Alan Turing Institute secures £1m grant to develop AI tools for national security analysts

The Alan Turing Institute will lead a new research consortium to build AI systems that support intelligence analysts working with complex and time-sensitive data.

The Alan Turing Institute has been awarded a £1 million research grant to develop AI systems intended to support intelligence analysts working in national security and defence.

The institute is the UK’s national centre for data science and artificial intelligence, carrying out academic and applied research across government, industry, and public-sector organisations.

The new AiTASHA project is funded by the Engineering and Physical Sciences Research Council and focuses on designing AI models that help analysts prioritise information and manage growing volumes of complex data. The Turing Institute says the aim is to improve the speed and confidence of assessments without replacing human decision-making.

Project addresses pressure on UK intelligence workflows

Analysts are often required to make high-impact judgments from incomplete or uncertain datasets, with limited time to determine what information to review first or whether further intelligence should be collected. The institute notes that these decisions take place under operational pressure and with increasing data volumes, prompting the need for tools that can assist with triage and data acquisition choices.

According to the announcement, the project will explore ways to design explainable and defensible AI tools that identify which pieces of existing intelligence should be prioritised for human review and which new data sources may warrant further attention.

Dr Richard Walters, Lead Research Data Scientist at the Turing’s Defence AI Research Centre, says: “Developing specialised artificial intelligence tools to support national security analysts is a vital area of research, aimed at keeping our country safe. Analysts are often required to make critical assessments under intense pressure. This work explores how machines can help intelligence analysts respond to increasingly complex threats and datasets in a more efficient way, whilst maintaining their existing high legal and ethical standards.”

Consortium brings together four universities and government partners

The Turing Institute will lead a consortium involving researchers from the Universities of Warwick, Southampton, Dundee, and Cardiff, as well as defence and national security partners across government. The team will apply statistical modelling, human-centred design, and AI research methods to build systems that reinforce analysts’ expertise.

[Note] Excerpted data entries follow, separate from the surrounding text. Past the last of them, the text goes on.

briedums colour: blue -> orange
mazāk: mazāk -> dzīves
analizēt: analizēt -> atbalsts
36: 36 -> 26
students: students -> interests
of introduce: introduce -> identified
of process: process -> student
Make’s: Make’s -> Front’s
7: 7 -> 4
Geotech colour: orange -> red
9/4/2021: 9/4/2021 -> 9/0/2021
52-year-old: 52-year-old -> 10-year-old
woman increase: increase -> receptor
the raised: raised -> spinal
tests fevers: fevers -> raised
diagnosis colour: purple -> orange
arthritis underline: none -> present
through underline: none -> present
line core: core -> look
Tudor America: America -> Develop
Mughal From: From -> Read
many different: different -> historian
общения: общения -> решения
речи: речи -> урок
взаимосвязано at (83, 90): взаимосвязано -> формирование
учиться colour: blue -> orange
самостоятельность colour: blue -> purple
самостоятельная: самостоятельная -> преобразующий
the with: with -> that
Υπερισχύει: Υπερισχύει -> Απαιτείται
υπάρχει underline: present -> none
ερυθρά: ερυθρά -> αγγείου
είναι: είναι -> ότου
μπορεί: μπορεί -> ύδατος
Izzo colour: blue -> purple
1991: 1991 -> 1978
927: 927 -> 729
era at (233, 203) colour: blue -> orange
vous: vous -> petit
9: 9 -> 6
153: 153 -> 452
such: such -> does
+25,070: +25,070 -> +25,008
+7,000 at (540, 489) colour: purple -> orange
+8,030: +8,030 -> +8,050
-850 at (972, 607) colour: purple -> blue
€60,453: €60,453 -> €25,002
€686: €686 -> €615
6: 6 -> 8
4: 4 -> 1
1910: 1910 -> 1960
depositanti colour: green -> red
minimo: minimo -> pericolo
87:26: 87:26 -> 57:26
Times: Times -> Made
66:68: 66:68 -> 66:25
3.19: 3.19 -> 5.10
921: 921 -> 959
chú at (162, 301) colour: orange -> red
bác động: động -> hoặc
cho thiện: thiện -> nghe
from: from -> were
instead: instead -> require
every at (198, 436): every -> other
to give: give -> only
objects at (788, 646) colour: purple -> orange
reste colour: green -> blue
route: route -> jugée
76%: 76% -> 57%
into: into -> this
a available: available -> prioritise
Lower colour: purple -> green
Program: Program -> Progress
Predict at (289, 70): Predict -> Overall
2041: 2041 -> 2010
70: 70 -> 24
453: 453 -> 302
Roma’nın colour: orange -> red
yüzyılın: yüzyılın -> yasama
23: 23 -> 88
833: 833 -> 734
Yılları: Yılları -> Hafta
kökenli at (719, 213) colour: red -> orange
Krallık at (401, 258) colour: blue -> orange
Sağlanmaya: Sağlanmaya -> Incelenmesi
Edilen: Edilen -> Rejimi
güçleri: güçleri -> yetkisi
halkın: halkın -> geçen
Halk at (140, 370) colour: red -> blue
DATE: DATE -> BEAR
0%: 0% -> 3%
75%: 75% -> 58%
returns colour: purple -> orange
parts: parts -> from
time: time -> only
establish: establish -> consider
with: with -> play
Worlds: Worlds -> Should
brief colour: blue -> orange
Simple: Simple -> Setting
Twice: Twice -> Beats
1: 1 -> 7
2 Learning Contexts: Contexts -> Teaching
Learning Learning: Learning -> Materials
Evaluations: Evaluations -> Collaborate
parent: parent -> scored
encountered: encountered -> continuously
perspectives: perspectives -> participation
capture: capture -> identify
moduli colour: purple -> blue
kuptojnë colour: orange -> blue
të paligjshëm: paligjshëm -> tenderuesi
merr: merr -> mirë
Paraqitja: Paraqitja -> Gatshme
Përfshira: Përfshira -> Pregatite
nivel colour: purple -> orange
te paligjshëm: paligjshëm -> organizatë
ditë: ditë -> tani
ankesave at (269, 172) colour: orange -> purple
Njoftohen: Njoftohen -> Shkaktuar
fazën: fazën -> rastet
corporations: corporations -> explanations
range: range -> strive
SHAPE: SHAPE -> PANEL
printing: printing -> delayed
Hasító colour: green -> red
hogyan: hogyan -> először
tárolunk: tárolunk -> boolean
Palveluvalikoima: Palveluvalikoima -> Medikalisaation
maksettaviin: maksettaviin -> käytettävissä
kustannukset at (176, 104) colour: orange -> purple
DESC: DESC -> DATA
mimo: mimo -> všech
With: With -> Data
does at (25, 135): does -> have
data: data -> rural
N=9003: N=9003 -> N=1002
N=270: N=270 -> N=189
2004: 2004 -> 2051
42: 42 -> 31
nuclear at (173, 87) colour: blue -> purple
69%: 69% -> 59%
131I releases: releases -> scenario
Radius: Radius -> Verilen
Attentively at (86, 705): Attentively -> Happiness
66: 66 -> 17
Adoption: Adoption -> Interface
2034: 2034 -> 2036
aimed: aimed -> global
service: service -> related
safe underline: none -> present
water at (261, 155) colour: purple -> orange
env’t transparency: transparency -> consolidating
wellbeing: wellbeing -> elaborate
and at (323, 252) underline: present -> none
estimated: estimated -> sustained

Professor Jim Smith from the University of Warwick says: “Over several decades now the UK has led the development of predictive models that are structured around human expert judgements so that multimodal data can be fully utilised and interpreted. This project aims to translate these methodologies into the national security arena. It will lead the development of new defensible and ethical AI tools that are able to interpret streaming electronic data through the lens of human analytic expertise to further protect our country.”